3. Darüber hinaus begegnet die Annahme des Landgerichts, der Angeklagte habe auch die Voraussetzungen der Qualifikationen des § 177 Abs. 4 Nr. 2a und b StGB aF bzw. § 177 Abs. 8 Nr. 2a und b StGB nF erfüllt, mit Blick auf die subjektive Tatseite durchgreifenden rechtlichen Bedenken. Der subjektive Tatbestand setzt für beide Tatmodalitäten mindestens bedingten Vorsatz voraus. Bezüglich Nr.2a muss sich dieser auf die besonderen Folgen der Tat beziehen; ein gewöhnlicher Körperverletzungsvorsatz genügt nicht (MüKo-StGB/Renzikowski, 3. Aufl., § 177 Rn. 86). Auch hinsichtlich der Verursachung der Lebensgefahr muss der Täter (zumindest bedingt)vorsätzlich gehandelt haben. §18 StGB findet insoweit keine Anwendung (vgl. dazu i.E. BGH, Beschluss vom 12. Dezember 2000 – 4 StR 464/00, BGHSt 46, 225, 226 ff. mwN). Zu den diesbezüglichen Vorstellungen des Angeklagten verhalten sich die Urteilsgründe jedoch nicht.
Die Sache bedarf daher insoweit neuer Verhandlung und Entscheidung.
II.
1. Im Fall II. 2 der Urteilsgründe (Tat zum Nachteil des Nebenklägers P.) führt das Rechtsmittel des Angeklagten zu einer Änderung des Schuldspruchs.Die Strafkammer hat in diesem Fall den Tatbestand der sexuellen Nötigung gemäß § 177 Abs. 1, 2 Nr. 5 StGB in der zum Zeitpunkt der Urteilsfällung geltenden Fassung des Gesetzes zur Verbesserung des Schutzes der sexuellen Selbstbestimmung vom 4. November 2016 (BGBl. I 2460) mit der Begründung angewendet, dass diese Vorschrift bei ansonsten gleichem Strafrahmen im Unterschied zu § 240 Abs. 1, 2 i.V.m.

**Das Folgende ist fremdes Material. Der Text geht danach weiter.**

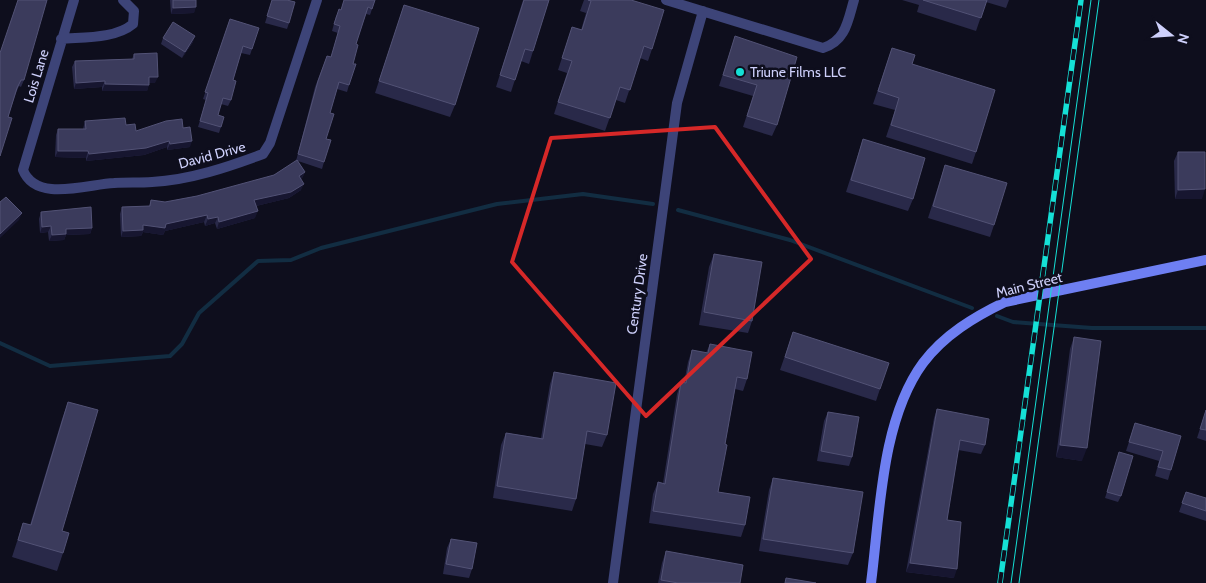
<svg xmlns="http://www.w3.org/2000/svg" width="1206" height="583" font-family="Cabin,sans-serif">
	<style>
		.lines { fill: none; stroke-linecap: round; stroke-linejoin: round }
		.stream { stroke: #122d42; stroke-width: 4 }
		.street { stroke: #3d4478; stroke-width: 10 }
		.secondary { stroke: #6e7ff2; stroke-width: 10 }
		.tram { stroke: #15e0d6; stroke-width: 1 }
		.rail-casing { stroke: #15e0d6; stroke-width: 5.5 }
		.rail { stroke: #0e0e1d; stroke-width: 4; stroke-dasharray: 11; stroke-linecap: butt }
		.wall { fill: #292949 }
		.shaded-wall { fill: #171630 }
		.building { fill: #3b3b5c; stroke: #525275 }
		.marked { fill: none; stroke: #d62828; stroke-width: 4; stroke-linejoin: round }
		.poi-dot { fill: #15e0d6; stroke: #0e0e1d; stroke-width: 2 }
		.labels { text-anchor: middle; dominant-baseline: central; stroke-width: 5; stroke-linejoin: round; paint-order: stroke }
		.poi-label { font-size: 14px; fill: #ced0fb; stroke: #0e0e1d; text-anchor: start }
		.street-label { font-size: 14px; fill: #ced0fb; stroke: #0e0e1d }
	</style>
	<rect width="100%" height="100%" fill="#0e0e1d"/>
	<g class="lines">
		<path class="stream" d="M678,210L790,240L972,308
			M997,316L1013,322L1092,328H1206
			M0,343L50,366L170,356L182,344L199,313L258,261L291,260L321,248L497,204L583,194L653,204"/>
		<path class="street" d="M74,0L23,170C36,203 88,184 114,183C127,182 139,183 152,182C190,180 228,167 263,154L270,143L317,0
			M666,0L823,48C846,41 848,20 854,0
			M61,39C83,37 115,39 133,24L134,11L123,0
			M613,583L677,103L703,11"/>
		<path class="secondary" d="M871,583C880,514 881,420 923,363C944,335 974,317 1005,302L1206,260"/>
		<path class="tram" d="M1011,583L1091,0
			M1019,583L1099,0"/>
		<g class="rail-casing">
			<path id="rail" d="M1000,583L1081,0"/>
		</g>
		<use href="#rail" class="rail"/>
	</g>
	<path class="wall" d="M18,0L24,80L21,87L19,86L16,93L8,117L0,156Z
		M170,0H196L194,13L171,14Z
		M272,0L289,23L287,29L265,23Z
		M344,0L372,9L370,15L366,14L356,44L349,85L347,92L337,89L330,113L326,139L324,162L322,169L298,161L305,172L302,178L301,179V190L289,198L256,206L255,218L217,229L215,223L205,226L204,222L165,231L163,235L143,232L141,236L121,237L120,214L122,207L149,206L151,200L165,202L197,196L274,175L296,161L315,87L327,56L331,57L338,33L332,31L336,16L341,10Z
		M523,0H549L529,64L521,61L511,92L496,87Z
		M584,0H631L652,49L648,61L640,58L625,103L616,100L605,131L554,114L567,73L558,70L572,27L581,30L586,13L580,11Z
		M902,0H1009L1006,8L986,2L976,31L917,12L919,5Z
		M404,5L455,105L450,117L375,93Z
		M230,19L252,49L250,55L241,53L233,80L231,100L228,106L221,104L218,115L224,117L219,133L198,127L206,100L203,99Z
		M735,36L777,125L772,136L743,127L753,96L719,86Z
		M163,38L193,42L182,58L161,44Z
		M892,48L912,64L976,152L972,164L886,137L895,110L873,104Z
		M134,54L155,83H149L147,91H102V87L74,89L72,67L75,61L132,59Z
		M85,121L126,125L136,131L183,128L190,147L167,150V147L144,155L86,161V158L55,157L56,135L58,129H83Z
		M863,139L913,199L908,211L846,192Z
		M1178,152L1202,199H1175L1174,161Z
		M945,165L994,225L990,237L928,218Z
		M41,212L92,228L90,234L66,235L64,240L49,241L48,232L40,233L39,219Z
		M714,254L752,321L748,333L699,325L709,267Z
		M793,332L880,389L876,401L780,370Z
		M1074,337L1082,461L1056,457L1070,349Z
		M710,344L747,379L743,391L735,389L725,444L718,492L745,525L741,537L649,523L653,494L658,482L663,483L677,394L681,382L684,383L688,362L692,350L706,353Z
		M554,372L607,435L602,447L585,444L576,499L572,511L493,498L501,445L506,433L541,438L550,384Z
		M68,402L62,531L63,553L57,571L12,557L23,523L30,525L62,419Z
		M937,409L985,445L981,454L958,450L947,520L954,578L906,572L934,418Z
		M1206,410V441L1197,438Z
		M828,412L852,457L849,466L817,461L824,421Z
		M1135,423L1181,436L1168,480L1155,476L1159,461L1126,451Z
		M1117,459L1121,496L1118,502L1105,498Z
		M773,478L853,553L848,565L759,551L769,490Z
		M1186,492L1206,498V521L1179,512Z
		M451,539L472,569L469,578L443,574L447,548Z
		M666,551L740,583H658L662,563Z"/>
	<path class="shaded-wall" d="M196,7L194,13L171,14L173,8Z
		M195,36L193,42L182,58L185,52Z
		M149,77H158L155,83H147Z
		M105,81L102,87L74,89L76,83Z
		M105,84L149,85L147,91H102Z
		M169,141L167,147L144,155L86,161L89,154Z
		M192,141L190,147L167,150L170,144Z
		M58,151H88L86,158L55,157Z
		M305,172L302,178L296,182L299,176Z
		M304,184L301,190L289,198L252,207L254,200Z
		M1205,189L1202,199H1175L1178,190Z
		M258,211L255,218L217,229L219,222Z
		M22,213L19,220L0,238V234Z
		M207,215L204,222L165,231L163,235L143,232L141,236L121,237L123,231L143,225L166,224Z
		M218,217L215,223L205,226L208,219Z
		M51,226L48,232L40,233L42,227Z
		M92,228L90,234L66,235L64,240L49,241L52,235L66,229Z
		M1060,445L1087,448L1082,461L1056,457Z
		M910,563L957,569L954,578L906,572Z"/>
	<path class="building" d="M18,0H47L24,80H21L17,88L8,117L12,118L0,156V53Z
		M173,0H196V7L173,8Z
		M272,0H287L295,2L289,23L267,16Z
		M344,0H375L372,9L368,7L356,44L358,45L353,64H356L349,85L339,82L330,113L334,114L326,139L331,140L324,162L298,154L318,81L327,56L331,57L340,26L334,24L339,9L341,10Z
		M524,0H549L533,51L525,49L515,80L500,75Z
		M588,0H631L664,10L652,49L644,46L630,90L620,87L610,118L558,102L572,61L562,58L572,27L582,30L591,1Z
		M923,0H987L981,18Z
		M404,5L479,28L455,105L379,81Z
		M230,19L259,28L252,49L243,46L233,80L236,81L231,100L223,98L218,115L224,117L221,127L200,121L208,93L205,92Z
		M173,22L195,36L185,52L163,38Z
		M735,36L797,57L777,125L747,116L757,85L723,75Z
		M892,48L915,55L912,64L995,90L976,152L891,125L899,98L878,91Z
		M157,53L158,77H149V85L105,84V81L76,83L75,61L134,59V54Z
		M125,118L126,125L135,124L136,131L166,121L182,119L183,128L190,127L192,141L170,144L169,141L146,148L89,154L88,151H58V129H86L85,121Z
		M863,139L925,158L913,199L851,180Z
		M1178,152H1205V189L1178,190Z
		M297,160L305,172L299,176L304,184L291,192L254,200L258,211L219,222L218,217L208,219L207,215L166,224L165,228L143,225V230L123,231L122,207L150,206L151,200L165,202L197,196L274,175Z
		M945,165L1007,183L994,225L933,206Z
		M6,197L22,213L0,234V202Z
		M91,207L92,228L66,229V234L52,235L51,226L42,227L41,212Z
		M714,254L762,262L752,321L704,312Z
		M793,332L889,363L880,389L785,357Z
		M1074,337L1101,341L1087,448L1060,445Z
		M710,344L752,352L747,379L737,377L725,444L727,445L718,492L750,497L745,525L653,511L658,482L665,484L681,382L686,383L692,350L708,353Z
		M554,372L616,383L607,435L587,431L576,499L497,486L506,433L543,439Z
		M68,402L98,410L62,531L69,533L63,553L18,540L23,523L31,525Z
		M937,409L989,419L985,445L960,440L947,520L961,522L957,569L910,563Z
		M1206,410V430L1200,429Z
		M828,412L859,417L852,457L821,451Z
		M1135,423L1181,436L1171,470L1158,467L1163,451L1129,442Z
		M1119,452L1133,456L1121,496L1107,492Z
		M773,478L863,492L853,553L763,539Z
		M1186,492L1206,498V511L1182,503Z
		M451,539L477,543L472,569L446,564Z
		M666,551L743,565L740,583H678L661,580Z
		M786,578L816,583H785Z"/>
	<path class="marked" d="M715,127L811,259L646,416L512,262L551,138Z"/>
	<circle class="poi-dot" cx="740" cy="72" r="5"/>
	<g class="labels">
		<g class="poi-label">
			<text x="750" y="72">Triune Films LLC</text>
		</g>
		<g class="street-label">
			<text transform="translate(36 76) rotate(-73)">Lois Lane</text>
			<text transform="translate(212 155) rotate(-15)">David Drive</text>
			<text transform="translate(1029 285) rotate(-14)">Main Street</text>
			<text transform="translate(637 294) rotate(-82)">Century Drive</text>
		</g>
	</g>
	<g transform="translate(1171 35) rotate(107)" stroke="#0e0e1d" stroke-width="4" paint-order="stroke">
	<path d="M0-4L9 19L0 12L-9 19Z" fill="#ced0fb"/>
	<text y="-8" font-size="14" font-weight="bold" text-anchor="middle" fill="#ced0fb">N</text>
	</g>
</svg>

Abs. 4 Nr. 1 StGB aF einen minder schweren Fall vorsehe. Es hat indes die Voraussetzungen eines solchen minder schweren Falles mit rechtlich nicht zu beanstandender Begründung verneint. Ist bei der gebotenen konkreten Betrachtungsweise (vgl. dazu Fischer, StGB, 65. Aufl., § 2 Rn. 10) der jeweilige Strafrahmen aber identisch, ist das zur Tatzeit geltende Recht anzuwenden (BGH, Beschluss vom 26. Mai 1998 – 4 StR 184/98; Fischer, aaO, Rn. 10a). Der Senat ändert den Schuldspruch dahin ab, dass der Angeklagte der Nötigung schuldig ist. Der Strafausspruch bleibt davon unberührt. Nach den Urteilsgründen ist auszuschließen, dass das Landgericht einen Fall angenommen hätte, in dem trotz Erfüllung des Regelbeispiels der Strafrahmen des § 240 Abs. 4 Nr. 1 StGB aF nicht zur Anwendung gekommen wäre.
2. Im Übrigen (Fall II. 1 der Urteilsgründe, Tat zum Nachteil der Nebenklägerin K.) hat die Nachprüfung des angefochtenen Urteils keinen Rechtsfehler zum Nachteil des Angeklagten ergeben."